Pasien harus segera mengonsumsi ARV begitu didiagnosis menderita HIV, agar perkembangan virus HIV
dapat dikendalikan. Menunda pengobatan hanya akan membuat virus terus merusak sistem kekebalan
tubuh dan meningkatkan risiko penderita HIV terserang AIDS. Selain itu, penting bagi pasien untuk
mengonsumsi ARV sesuai petunjuk dokter. Melewatkan konsumsi obat akan membuat virus HIV
berkembang lebih cepat dan memperburuk kondisi pasien.
Bila pasien melewatkan jadwal konsumsi obat, segera minum begitu ingat, dan tetap ikuti jadwal
berikutnya. Namun bila dosis yang terlewat cukup banyak, segera bicarakan dengan dokter. Dokter dapat
mengganti resep atau dosis obat sesuai kondisi pasien saat itu.
Pasien HIV juga dapat mengonsumsi lebih dari 1 obat ARV dalam sehari. Karena itu, pasien perlu
mengetahui efek samping yang timbul akibat konsumsi obat ini, di antaranya:
 Diare.
 Mual dan muntah.
 Mulut kering.
 Kerapuhan tulang.
 Kadar gula darah tinggi.
 Kadar kolesterol abnormal.
 Kerusakan jaringan otot (rhabdomyolysis).
 Penyakit jantung.
 Pusing.
 Sakit kepala.
 Sulit tidur.
 Tubuh terasa lelah.
Pencegahan HIV dan AIDS
Sampai saat ini, belum ada vaksin yang dapat mencegah infeksi HIV. Meskipun demikian, infeksi dapat
dicegah dengan beberapa langkah berikut:
 Gunakan kondom yang baru tiap berhubungan seks, baik seks melalui vagina atau melalui dubur.
Bila memilih kondom berpelumas, pastikan pelumas yang berbahan dasar air. Hindari kondom
dengan pelumas yang berbahan dasar minyak, karena dapat membuat kondom bocor. Untuk
seks oral, gunakan kondom yang tidak berpelumas.
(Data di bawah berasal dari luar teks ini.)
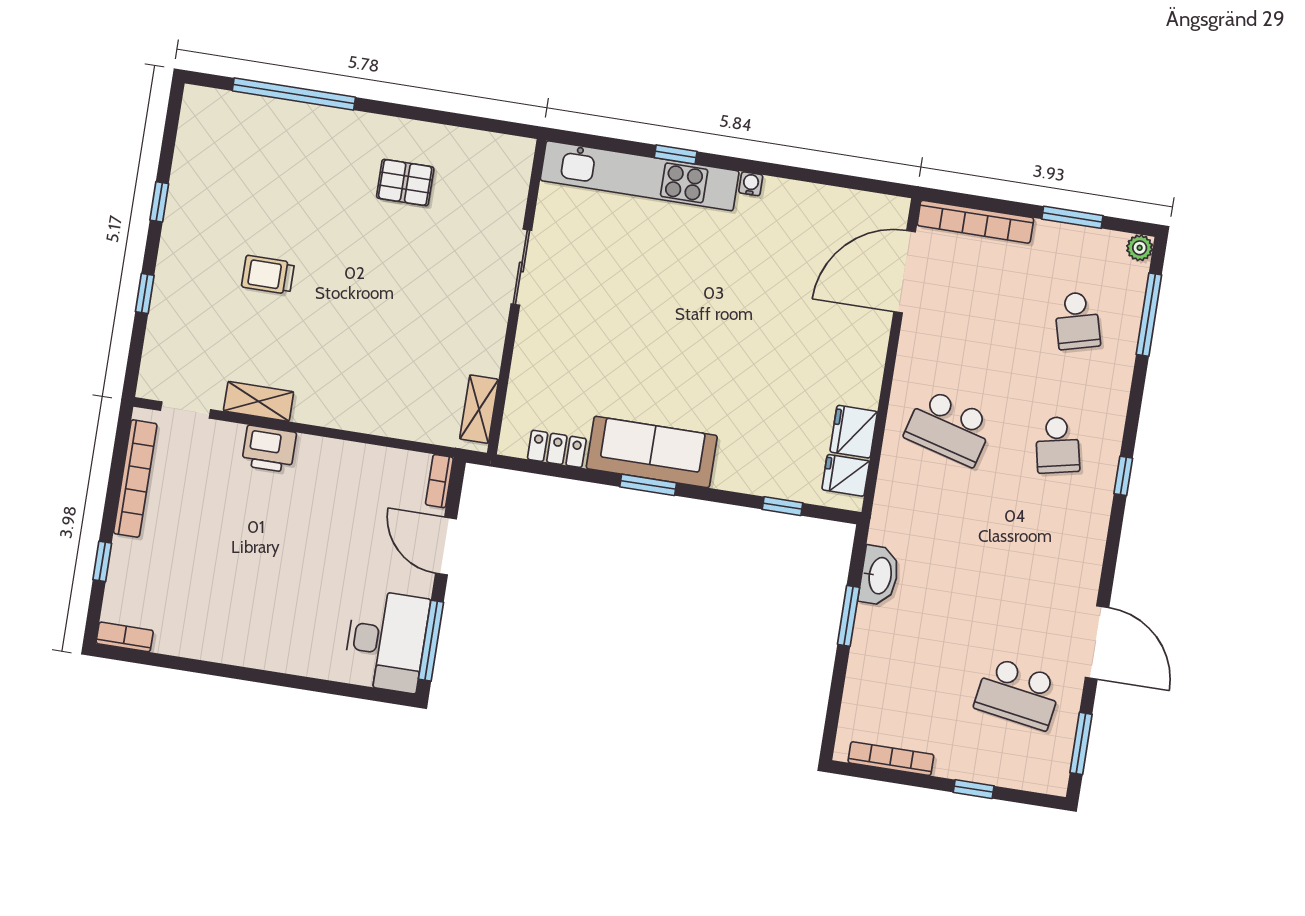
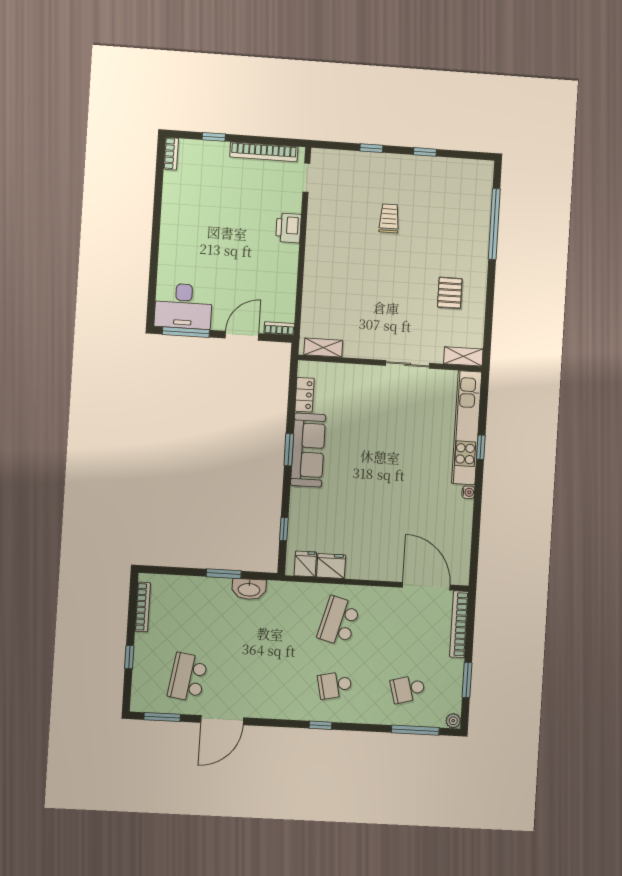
shelving: (259, 401) -> (463, 356), moved, turned 90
 Hindari berhubungan seks dengan lebih dari satu pasangan.
 Beri tahu pasangan bila Anda positif HIV, agar pasangan Anda menjalani tes HIV.
 Diskusikan kembali dengan dokter bila Anda didiagnosis positif HIV dalam masa kehamilan,
mengenai penanganan selanjutnya dan perencanaan persalinan, untuk mencegah penularan dari
ibu ke janin.
 Bagi pria, disarankan bersunat untuk mengurangi risiko infeksi HIV.
Segera ke dokter bila menduga baru saja terinfeksi virus HIV, misalnya karena berhubungan seks dengan
penderita HIV. Dokter dapat meresepkan obat post-exposure prophylaxis (PEP), untuk dikonsumsi selama
28 hari. Obat PEP adalah kombinasi 3 obat antiretroviral, yang dapat mencegah perkembangan infeksi
HIV. Meskipun demikian, terapi dengan PEP harus dimulai maksimal 3 hari setelah infeksi virus terjadi.